■ EXTRAIT À LIRE:
********

Faire publier des nouvelles, aujourd’hui, en France, relève du parcours du combattant, et quand on parvient à les publier, les « marchands » de livres qui règlent le marché de la distribution, et même les (rares) libraires qui restent fidèles à leur métier, hésitent à les commander auprès de l’éditeur, car ils savent qu’ils auront du mal à les vendre. D’ailleurs, aux yeux de nombre d’éditeurs, même des plus importants sur la place, un auteur ne peut véritablement gagner ses galons d’écrivain que s’il est capable d’écrire un roman, la nouvelle n’est qu’un genre mineur destiné à « se faire les griffes » avant de s’attaquer à des choses plus sérieuses.
Ce phénomène (pour des raisons qui concernent aussi notre histoire littéraire) est singulièrement important en France. En Belgique, et dans les pays anglo-saxons, la nouvelle est un genre honorable et prisé, reconnu à sa juste valeur. Si le nom d’Alice Munro, Canadienne, est un peu connu, en France, depuis deux ans, c’est grâce au prix Nobel qui a récompensé un genre qui, avant elle, ne l’avait jamais été. Si celui d’Annie Proulx l’est un peu aussi, c’est grâce à l’adaptation de l’une de ses nouvelles au cinéma, Brodeback Moutain, qui a eu pas mal de succès.
Pourtant, tous les grands auteurs ont écrit des nouvelles, Balzac, Mérimée, Flaubert, Maupassant, M. Aymé, A. Camus, D. Boulanger, A. Chédid, J.-M. G. Le Clézio, si je prends au hasard quelques auteurs français… mais encore Cervantès, Gogol, Tchékhov, Poe, Melville, Kafka, Sweig, Mann, Faulkner, Dos Passos, Fante, Buzzati, Cheever, Carver, Cortazar, Findley, J. C. Aoste, et tant d’autres, on pourrait allonger la liste de dizaine de noms, mais ce serait très fastidieux… Mon intérêt pour la nouvelle tient au fait que, selon moi, son écriture s’apparente à celle de la poésie. Ecriture « ramassée » qui fait tout l’intérêt du genre: action centrée sur un seul événement, personnages peu nombreux, raccourcis littéraires, concentration des faits et des idées, intensité dans l’émotion, plongée brève, soudaine, profonde, dans la complexité des êtres et de la vie. Une nouvelle réussie est un concentré de tension dramatique, un cocktail d’émotions qui vous explosent à la figure… S’attaquer à cela, réussir à y parvenir, réclame une maîtrise de l’art littéraire qui, quand on la voit à l’œuvre chez ceux que j’ai cités plus haut, n’est pas le fait d’auteurs novices mais celui de maîtres en littérature. Essayer de marcher sur leurs traces relève du défi qu’on se lance à soi-même…

J.-Y. C. : L’art occupe une place importante dans votre bibliographie. Partage des Eaux traduit une perception très forte de la nature. Comment vit-on cette tension entre l’art et la nature ?

********

■ EXTRAIT DE DONNÉES:
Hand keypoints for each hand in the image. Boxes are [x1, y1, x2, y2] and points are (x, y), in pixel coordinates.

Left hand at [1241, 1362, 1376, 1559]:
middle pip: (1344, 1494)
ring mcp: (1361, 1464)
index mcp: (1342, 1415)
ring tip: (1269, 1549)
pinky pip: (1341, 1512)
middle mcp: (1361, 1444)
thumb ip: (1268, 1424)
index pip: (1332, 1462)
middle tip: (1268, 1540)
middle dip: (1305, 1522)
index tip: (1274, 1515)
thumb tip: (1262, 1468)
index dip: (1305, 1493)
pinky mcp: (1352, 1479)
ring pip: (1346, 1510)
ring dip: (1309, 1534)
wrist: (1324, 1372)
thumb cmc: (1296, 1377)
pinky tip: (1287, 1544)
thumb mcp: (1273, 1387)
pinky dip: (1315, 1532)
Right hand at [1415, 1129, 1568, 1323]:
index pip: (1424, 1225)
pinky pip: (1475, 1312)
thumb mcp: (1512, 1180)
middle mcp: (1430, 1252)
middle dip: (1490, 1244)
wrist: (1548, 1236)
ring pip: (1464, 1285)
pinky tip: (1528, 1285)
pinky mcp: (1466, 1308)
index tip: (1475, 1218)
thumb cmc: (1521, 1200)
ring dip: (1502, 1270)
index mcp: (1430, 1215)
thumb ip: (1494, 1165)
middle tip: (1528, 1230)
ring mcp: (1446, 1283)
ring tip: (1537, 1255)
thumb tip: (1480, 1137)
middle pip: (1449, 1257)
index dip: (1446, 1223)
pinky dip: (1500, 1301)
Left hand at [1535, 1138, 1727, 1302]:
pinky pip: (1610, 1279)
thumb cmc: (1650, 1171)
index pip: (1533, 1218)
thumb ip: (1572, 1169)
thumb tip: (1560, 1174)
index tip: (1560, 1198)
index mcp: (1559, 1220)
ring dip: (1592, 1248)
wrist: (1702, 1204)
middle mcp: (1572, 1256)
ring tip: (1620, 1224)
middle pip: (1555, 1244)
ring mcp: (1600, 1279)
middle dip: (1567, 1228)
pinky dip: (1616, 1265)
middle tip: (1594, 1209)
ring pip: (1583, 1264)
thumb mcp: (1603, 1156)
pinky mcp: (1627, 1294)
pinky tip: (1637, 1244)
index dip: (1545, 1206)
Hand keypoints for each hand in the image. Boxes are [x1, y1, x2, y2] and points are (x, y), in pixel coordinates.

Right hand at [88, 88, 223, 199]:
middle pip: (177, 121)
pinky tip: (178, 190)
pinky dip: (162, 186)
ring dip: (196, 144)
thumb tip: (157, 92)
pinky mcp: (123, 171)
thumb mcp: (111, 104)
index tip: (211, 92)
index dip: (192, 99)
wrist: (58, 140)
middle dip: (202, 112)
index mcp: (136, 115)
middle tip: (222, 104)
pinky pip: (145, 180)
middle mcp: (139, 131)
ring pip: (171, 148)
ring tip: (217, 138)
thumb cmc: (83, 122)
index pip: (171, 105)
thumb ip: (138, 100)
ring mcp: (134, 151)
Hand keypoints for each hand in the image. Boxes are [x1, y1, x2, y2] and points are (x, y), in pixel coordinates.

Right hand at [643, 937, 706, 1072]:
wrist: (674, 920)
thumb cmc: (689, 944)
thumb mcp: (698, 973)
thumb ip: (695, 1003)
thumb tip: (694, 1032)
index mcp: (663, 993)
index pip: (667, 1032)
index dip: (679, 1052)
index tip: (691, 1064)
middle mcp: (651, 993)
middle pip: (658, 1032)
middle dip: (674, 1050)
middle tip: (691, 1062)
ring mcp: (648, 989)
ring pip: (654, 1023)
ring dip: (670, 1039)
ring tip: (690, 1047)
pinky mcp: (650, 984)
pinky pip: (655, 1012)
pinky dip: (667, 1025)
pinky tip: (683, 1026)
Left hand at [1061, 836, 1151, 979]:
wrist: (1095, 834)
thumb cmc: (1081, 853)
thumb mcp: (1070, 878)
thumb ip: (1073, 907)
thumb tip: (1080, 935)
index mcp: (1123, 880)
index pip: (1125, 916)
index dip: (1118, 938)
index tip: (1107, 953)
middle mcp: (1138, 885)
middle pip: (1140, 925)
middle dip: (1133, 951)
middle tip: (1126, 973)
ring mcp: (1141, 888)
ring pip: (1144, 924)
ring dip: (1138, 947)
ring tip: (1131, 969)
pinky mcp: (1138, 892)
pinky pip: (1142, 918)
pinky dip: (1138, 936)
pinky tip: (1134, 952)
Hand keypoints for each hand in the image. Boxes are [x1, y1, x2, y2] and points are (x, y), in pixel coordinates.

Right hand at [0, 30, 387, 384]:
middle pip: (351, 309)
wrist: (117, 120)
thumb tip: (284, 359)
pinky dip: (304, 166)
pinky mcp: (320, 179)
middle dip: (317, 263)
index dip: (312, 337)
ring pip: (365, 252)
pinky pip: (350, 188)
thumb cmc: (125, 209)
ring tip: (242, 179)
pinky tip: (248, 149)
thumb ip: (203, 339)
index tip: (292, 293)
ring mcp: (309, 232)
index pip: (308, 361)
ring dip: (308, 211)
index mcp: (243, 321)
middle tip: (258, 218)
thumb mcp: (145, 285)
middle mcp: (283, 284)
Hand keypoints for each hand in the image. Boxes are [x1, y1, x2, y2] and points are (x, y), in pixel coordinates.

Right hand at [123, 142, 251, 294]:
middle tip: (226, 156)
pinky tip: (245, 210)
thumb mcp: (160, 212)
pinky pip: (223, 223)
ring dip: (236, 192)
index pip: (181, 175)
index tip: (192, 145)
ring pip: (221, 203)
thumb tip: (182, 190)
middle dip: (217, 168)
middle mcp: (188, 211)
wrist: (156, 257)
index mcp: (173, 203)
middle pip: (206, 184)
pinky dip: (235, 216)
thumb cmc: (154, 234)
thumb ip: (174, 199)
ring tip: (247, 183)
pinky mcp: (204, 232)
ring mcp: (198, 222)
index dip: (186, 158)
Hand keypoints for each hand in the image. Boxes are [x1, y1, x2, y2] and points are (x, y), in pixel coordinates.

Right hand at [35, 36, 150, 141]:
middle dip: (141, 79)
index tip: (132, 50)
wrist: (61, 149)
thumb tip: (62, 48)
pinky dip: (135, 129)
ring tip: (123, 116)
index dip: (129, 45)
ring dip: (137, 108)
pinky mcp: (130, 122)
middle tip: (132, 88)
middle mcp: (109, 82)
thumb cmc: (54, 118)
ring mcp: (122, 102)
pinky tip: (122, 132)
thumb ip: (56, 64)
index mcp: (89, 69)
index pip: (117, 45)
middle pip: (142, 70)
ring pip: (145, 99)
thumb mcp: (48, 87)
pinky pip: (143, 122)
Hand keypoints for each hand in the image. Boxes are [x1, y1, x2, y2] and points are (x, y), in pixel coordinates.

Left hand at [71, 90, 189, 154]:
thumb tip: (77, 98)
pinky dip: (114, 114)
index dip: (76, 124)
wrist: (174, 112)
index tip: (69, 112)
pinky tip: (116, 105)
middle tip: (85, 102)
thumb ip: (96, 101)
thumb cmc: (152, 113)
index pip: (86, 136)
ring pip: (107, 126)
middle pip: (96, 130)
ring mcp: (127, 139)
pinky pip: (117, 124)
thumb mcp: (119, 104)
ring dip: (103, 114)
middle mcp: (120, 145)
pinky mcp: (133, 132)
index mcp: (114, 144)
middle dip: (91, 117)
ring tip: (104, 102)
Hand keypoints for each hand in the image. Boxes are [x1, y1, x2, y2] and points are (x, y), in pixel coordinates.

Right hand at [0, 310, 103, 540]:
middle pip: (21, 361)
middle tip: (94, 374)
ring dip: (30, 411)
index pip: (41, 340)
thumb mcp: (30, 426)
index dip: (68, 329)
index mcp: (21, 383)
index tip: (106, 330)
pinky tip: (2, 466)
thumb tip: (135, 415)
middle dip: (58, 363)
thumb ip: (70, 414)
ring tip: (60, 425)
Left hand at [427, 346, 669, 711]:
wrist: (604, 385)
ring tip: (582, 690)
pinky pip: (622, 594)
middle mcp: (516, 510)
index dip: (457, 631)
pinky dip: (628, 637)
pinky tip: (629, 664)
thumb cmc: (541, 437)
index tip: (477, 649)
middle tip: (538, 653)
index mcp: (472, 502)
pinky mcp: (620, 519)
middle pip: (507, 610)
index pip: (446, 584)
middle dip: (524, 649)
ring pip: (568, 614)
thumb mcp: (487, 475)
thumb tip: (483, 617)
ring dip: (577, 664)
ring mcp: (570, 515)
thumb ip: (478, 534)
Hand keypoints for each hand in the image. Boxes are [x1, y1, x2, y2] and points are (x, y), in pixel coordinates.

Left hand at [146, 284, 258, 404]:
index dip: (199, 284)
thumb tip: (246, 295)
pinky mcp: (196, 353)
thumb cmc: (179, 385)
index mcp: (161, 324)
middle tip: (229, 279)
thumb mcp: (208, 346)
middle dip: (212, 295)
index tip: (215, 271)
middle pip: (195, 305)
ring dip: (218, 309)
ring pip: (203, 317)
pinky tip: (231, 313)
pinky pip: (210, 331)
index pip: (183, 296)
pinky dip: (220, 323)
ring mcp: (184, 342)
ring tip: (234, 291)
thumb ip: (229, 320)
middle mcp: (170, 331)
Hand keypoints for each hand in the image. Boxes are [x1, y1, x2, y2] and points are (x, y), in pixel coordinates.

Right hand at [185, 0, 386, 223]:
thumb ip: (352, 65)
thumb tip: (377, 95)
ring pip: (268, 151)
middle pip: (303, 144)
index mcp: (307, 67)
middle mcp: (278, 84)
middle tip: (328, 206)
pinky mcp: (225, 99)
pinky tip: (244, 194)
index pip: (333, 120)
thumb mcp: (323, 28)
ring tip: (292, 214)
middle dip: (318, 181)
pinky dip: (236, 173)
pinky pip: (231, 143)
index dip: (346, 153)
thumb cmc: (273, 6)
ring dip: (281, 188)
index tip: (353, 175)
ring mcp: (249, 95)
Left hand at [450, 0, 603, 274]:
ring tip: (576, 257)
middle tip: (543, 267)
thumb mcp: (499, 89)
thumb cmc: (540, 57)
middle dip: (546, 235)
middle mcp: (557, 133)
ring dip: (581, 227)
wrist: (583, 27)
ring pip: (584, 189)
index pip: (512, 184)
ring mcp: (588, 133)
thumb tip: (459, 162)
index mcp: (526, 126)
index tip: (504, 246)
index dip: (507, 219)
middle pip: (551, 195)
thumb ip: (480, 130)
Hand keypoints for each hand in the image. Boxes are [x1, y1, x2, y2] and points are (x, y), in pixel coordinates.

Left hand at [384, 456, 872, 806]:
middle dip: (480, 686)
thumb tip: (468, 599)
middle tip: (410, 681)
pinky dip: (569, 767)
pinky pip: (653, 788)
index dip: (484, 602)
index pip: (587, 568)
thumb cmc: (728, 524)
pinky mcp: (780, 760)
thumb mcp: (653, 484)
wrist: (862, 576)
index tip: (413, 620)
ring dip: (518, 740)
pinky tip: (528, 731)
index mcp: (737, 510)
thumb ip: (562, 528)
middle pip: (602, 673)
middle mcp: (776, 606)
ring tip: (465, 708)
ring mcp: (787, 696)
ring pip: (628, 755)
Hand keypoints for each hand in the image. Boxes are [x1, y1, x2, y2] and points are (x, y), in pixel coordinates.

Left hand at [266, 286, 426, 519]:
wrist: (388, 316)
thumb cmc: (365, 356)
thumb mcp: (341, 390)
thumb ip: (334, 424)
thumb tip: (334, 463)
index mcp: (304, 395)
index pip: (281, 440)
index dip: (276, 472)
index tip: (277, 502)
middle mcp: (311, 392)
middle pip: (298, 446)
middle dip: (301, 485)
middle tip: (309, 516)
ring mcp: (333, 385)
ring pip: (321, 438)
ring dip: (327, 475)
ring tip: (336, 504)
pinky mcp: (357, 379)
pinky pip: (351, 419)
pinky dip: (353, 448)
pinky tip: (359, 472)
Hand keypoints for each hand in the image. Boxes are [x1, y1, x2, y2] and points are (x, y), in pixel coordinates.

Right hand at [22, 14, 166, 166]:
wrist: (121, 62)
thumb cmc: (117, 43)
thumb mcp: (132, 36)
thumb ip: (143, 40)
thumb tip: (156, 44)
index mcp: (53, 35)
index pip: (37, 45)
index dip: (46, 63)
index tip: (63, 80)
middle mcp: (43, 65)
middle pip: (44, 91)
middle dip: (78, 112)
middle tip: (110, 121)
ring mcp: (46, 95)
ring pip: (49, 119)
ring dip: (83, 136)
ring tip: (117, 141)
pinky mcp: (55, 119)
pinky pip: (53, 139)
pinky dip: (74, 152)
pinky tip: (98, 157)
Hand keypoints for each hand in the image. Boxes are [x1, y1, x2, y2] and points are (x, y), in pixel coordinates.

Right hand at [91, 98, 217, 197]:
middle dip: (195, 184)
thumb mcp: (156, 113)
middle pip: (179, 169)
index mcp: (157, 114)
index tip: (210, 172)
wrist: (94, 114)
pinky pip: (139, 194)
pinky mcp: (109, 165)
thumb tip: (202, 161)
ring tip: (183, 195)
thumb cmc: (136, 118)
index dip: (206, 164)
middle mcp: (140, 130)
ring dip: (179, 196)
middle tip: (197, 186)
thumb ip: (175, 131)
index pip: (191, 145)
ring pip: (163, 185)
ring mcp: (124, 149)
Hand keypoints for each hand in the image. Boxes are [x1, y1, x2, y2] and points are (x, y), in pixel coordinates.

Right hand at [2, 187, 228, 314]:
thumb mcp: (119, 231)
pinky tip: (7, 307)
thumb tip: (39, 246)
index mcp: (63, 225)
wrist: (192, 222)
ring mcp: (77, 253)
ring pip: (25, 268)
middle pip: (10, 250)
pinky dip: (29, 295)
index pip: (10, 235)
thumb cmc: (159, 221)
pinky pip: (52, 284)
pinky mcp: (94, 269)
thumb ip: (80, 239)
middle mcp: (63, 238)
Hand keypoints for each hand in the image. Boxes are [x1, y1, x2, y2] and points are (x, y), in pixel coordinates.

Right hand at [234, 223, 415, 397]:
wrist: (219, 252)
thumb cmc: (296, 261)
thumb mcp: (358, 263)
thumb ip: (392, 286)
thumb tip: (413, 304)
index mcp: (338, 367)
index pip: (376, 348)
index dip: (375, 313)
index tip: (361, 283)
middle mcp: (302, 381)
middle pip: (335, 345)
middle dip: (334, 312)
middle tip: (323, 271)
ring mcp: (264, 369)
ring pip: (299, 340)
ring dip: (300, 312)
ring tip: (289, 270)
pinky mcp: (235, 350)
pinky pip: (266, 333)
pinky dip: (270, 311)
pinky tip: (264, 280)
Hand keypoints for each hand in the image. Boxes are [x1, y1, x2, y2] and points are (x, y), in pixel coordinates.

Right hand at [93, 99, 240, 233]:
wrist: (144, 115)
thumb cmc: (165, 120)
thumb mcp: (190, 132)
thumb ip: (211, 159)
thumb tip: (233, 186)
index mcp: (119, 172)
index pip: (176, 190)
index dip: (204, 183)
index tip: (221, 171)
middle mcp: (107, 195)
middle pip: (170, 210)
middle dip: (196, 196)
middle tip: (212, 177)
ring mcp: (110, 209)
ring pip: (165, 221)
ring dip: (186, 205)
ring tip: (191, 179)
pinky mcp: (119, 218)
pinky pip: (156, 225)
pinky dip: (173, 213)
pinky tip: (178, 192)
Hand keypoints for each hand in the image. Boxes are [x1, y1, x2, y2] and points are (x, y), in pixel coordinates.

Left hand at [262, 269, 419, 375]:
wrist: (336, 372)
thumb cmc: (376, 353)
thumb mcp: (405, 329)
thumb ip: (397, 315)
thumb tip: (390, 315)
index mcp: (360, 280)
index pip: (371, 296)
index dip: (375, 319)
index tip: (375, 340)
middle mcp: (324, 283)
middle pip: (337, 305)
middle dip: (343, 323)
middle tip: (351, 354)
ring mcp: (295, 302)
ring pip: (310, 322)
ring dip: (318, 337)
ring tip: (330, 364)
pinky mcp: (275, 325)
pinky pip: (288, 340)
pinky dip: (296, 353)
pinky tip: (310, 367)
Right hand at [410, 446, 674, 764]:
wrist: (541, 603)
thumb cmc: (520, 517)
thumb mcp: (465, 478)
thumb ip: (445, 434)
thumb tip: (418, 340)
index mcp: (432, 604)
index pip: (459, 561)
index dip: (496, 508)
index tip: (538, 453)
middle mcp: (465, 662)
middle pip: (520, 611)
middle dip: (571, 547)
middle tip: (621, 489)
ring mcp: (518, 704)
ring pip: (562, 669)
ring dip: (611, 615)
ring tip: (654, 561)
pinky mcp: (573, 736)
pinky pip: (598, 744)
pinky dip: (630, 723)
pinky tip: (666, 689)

********

■ CONSIGNE DE L'EXERCICE:
D'après l'extrait consacré à la nouvelle, à quoi le nom d'Alice Munro doit-il d'être un peu connu en France ? Les enregistrements n'interviennent d'aucune manière dans ce travail.

■ RÉSULTAT DE L'EXERCICE:
Au prix Nobel.